## START Data rows

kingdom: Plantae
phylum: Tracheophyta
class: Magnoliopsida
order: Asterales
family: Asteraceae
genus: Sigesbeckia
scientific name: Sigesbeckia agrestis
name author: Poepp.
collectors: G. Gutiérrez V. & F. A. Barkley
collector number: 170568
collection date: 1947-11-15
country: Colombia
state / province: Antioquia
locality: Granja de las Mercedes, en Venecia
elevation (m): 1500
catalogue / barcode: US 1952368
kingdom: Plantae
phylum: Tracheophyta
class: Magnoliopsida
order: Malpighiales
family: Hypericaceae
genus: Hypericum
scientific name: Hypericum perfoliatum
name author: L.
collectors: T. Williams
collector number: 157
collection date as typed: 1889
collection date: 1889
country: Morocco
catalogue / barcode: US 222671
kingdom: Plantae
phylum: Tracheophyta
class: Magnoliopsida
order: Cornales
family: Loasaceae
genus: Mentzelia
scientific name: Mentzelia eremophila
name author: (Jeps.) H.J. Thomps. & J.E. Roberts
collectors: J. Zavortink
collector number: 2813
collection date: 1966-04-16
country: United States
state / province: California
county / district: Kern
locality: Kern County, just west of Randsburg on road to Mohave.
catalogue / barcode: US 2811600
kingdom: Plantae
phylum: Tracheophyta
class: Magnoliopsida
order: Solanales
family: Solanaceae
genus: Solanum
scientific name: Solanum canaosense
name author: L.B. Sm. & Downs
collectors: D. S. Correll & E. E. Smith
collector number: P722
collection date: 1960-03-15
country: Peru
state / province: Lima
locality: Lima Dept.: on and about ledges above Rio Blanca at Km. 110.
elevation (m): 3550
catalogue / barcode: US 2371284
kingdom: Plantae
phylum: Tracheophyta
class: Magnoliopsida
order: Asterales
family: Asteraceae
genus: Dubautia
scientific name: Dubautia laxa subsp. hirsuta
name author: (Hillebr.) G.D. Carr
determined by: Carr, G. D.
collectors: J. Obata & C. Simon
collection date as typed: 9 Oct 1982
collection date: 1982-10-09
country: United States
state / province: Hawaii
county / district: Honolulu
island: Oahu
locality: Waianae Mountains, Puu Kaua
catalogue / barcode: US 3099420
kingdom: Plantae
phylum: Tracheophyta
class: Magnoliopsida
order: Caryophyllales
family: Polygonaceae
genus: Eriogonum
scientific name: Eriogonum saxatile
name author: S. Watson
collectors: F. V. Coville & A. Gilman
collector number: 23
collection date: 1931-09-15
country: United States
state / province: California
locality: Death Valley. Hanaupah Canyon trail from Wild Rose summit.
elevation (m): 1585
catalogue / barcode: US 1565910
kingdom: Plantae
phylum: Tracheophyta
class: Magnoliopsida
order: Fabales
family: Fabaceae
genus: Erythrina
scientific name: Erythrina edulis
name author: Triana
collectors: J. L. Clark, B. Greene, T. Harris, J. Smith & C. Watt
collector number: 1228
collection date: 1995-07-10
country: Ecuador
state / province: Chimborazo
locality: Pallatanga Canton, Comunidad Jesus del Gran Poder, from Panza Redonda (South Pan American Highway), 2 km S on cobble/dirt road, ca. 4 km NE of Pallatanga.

## END Data rows

§ **What is needed**:
Rewrite everything from the first line of the items down to the line containing "genus: Hypericum", inclusive, as a numbered list. Skip any blank lines.

§ **Result for this exercise**:
1. kingdom: Plantae
2. phylum: Tracheophyta
3. class: Magnoliopsida
4. order: Asterales
5. family: Asteraceae
6. genus: Sigesbeckia
7. scientific name: Sigesbeckia agrestis
8. name author: Poepp.
9. collectors: G. Gutiérrez V. & F. A. Barkley
10. collector number: 170568
11. collection date: 1947-11-15
12. country: Colombia
13. state / province: Antioquia
14. locality: Granja de las Mercedes, en Venecia
15. elevation (m): 1500
16. catalogue / barcode: US 1952368
17. kingdom: Plantae
18. phylum: Tracheophyta
19. class: Magnoliopsida
20. order: Malpighiales
21. family: Hypericaceae
22. genus: Hypericum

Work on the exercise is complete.